Racism and race-thinking are relatively new and modern concepts considering that they only arose during the 19th century and not say, during the medieval era, which was merely a clash of religions and the people’s rights to live in peace from the expansionist tendencies of more powerful civilizations. Arendt also differentiates between Roman imperialism and say, the British or European brand of imperialism, where Roman citizenship was widely distributed and the European powers did not see fit to count their new “property” as citizens, but as subjects in the sense of domination and servitude. Arendt suggests that race-thinking flared up during this imperialist era with the scramble for Africa, when the civilized white men felt shame towards the tribal “savages” on the African continent coupled with a deeply felt duty to “cultivate and civilize” through the methods of slavery.
So why not introduce education to civilize your fellow man? Nationalism was also another factor in the development of race-thinking, since at the time, the nation-state was declining according to Arendt (into the totalitarian tendencies soon to be manifested in the 20th century). Nationalism was felt less at home with movements to abolish the aristocracy and the rise of the bourgeoisie who were more international in their tendencies. Imperialism was a one-step solution to rekindling the old flame of nationalism, striking out to claim land for king and country. The superiority of one’s nation to conquer other peoples and subjugate them inflated national pride and provided opportunities unavailable to young fortuneseekers to pursue a political and profitable course of action in the New World, seeking purpose in adventures that were essentially purposeless in that Heart of Darkness.
Looking back, Arendt notes the original insanity and often absentmindedness of the European powers in acquiring their African, Asian, and American possessions. For her, race-thinking and racism were only thought up after these mass subjugations to hard labour and “administrative massacres” to justify them in retrospect. Western civilization was too proud to admit that these less developed parties to their world were in fact of the same origin and rational species, too proud to suffer a blow to their human dignity by extending the equal rights of man.

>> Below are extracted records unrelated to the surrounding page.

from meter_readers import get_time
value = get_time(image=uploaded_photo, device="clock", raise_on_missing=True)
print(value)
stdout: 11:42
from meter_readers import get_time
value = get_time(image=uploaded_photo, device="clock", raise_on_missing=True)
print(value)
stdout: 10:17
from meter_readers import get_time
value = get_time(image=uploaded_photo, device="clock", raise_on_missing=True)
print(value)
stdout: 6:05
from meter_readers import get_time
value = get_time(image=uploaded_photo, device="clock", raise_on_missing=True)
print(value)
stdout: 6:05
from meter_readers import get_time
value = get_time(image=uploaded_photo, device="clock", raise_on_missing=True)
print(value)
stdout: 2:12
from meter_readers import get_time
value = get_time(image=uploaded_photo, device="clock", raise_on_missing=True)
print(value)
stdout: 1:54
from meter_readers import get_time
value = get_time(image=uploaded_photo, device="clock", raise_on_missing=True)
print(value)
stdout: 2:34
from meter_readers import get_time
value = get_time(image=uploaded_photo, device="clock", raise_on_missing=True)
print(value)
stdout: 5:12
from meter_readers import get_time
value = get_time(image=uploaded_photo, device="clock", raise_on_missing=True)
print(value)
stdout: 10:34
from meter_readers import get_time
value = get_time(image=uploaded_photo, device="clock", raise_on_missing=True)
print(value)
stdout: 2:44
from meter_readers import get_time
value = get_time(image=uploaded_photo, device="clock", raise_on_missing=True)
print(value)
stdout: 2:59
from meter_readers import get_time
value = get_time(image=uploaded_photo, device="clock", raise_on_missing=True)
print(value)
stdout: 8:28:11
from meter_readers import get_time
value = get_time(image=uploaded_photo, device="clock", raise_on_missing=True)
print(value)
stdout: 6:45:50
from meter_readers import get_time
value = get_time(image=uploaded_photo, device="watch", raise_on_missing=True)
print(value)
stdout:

Perhaps that is the underlying reason behind racial profiling and racial discrimination: hurt pride for losing a job to an Indian man or shame when arresting a black man who commits a crime. It is merely a justification for ourselves that we were somehow more qualified for the job because of the colour of our skin, not by the simple lack of merit. It is the excuse for our negligence in providing decent education and a way out of poverty for minority populations. While Western civilization may have come up with many brilliant technological and philosophical advances, they have a shocking record for ignorance and sloth.